In the deep interiors of the South West Khasi Hills District of Meghalaya is to be held the second edition of their annual marathon, the Mawkyrwat Ultra. Mawkyrwat, a primarily farming region growing mostly rice and potatoes on a difficult terrain has conditioned a breed of high endurance long-distance runners. The runners from Mawkyrwat have secured top positions representing Meghalaya at various State-meets or at national big-city marathons. The most successful being Binningstar Lyngkhoi, a marathoner who has been representing India for more than a decade with his best performance clocking 2:17. The people of Mawkrywat have embraced running as a part of life.
The event is organized by RUNMeghalaya Association and this year is also certified by the International Trail Running Association (ITRA), the body governing international trail races and is declared an Ultra Trail Mont-Blanc (UTMB) qualifying race. The 72km run is to be an ITRA Level 1 race and 45km run is an ITRA Level 2 race. Also, anyone who aspires to run in the prestigious UTMB races can earn points through this marathon. Also this year the world-renowned ultra marathoner from the United Kingdom, Dan Lawson will be a guest and participate in the 72km event. Lawson is highly respected in the world of trail and ultra-running and has won many races worldwide and is part of the Great Britain national team.
The marathon is a great opportunity to explore and experience the area.
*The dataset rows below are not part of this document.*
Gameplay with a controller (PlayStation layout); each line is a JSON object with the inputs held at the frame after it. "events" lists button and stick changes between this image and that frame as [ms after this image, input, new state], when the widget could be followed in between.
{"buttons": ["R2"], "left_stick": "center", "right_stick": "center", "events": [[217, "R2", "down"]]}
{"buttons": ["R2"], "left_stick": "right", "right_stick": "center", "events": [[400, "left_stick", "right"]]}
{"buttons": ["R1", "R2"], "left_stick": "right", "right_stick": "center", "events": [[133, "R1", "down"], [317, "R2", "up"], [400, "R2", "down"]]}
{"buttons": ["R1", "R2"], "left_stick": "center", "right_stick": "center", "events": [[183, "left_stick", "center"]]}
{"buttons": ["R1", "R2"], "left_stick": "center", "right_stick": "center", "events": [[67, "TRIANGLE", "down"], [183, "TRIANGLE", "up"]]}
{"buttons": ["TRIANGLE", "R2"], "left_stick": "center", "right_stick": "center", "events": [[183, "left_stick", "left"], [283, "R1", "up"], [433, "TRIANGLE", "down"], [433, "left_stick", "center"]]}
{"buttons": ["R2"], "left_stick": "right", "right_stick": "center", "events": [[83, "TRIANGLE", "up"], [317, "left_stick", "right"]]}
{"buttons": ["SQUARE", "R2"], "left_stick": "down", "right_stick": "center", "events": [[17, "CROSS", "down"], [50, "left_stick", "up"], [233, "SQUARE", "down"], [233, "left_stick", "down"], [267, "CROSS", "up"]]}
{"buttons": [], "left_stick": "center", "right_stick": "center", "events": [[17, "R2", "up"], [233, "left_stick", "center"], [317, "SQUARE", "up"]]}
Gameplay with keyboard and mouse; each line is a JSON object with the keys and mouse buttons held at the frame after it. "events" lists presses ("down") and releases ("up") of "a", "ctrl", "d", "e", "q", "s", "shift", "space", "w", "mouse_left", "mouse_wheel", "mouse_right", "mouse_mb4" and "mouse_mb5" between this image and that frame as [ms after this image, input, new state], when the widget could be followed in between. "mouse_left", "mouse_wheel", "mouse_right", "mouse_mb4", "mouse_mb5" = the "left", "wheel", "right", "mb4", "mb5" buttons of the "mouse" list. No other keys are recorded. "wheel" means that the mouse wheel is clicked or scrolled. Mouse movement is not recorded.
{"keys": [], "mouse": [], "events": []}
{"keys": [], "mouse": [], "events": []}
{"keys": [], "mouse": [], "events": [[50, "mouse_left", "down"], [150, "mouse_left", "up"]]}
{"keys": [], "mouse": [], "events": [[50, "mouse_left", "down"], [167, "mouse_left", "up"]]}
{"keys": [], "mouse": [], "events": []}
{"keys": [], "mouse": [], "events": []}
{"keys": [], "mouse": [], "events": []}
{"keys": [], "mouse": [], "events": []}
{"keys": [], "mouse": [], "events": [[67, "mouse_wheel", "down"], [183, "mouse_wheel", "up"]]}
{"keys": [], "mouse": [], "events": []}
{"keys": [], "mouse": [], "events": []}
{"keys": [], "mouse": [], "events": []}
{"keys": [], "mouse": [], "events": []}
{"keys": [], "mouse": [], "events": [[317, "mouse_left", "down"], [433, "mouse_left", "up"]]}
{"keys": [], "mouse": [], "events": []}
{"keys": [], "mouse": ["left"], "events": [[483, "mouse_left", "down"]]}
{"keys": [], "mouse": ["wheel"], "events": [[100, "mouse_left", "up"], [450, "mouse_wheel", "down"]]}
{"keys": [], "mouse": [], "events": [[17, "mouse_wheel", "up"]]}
Accommodation will be arranged to live with the local hosts and food will be provided from a community kitchen. Also, the 72km looped course takes runners to various villages, such as Mawranglang, Mawlangwir, Mawthong, Mawthawpdah and ends back at Shngimawlein. The routes are very scenic, passing through villages, paddy fields, the Rilang Valley, forest trails and around 70% of the route is on trails.
This also benefits the local economy as the fees directly go o the participating hosts. In addition to volunteers/event staff from each village, all 30 aid stations along the way are provided by small tea shops and this way the whole region is associated with the event.
Another intriguing part of the marathon is that the medals provided are not just any medals but a signature souvenir of the place. The making of a traditional Khasi lock is a dying art. With the upsurge of cheap machine-made locks, the hand-made traditional locks are losing the market. Thus the organizers have announced that this year the marathon medals will be traditional Khasi locks. Each lock is crafted from recycled metal sheets, umbrella struts, iron rods, which are folded and shaped into their respective sizes. What is unique about this dying craft is that it originated here in Meghalaya and the remaining locksmiths who will be making the finisher medals hail from Laitlyngkot a village on the Shillong – Pynursla highway. This craft has been around from more than 100 years and has evolved over time with the advent of new tools and designs. Today there are only three families in Laitlyngkot who make these traditional handmade locks.
The registration fees include travel from Shillong to Mawkyrwat and back, accommodation, food, on route hydration and race fueling that includes locally organically grown potatoes, sweet potatoes, rice water with honey, bananas, juice, baggage, mid-race kit drop off, medical support, Event T-Shirt, Event Finishers’ Momento. All you got to do is reach Shillong on the 26th of October. So if running is your thing and Meghalaya on your to go list, this is your golden opportunity. Happy running!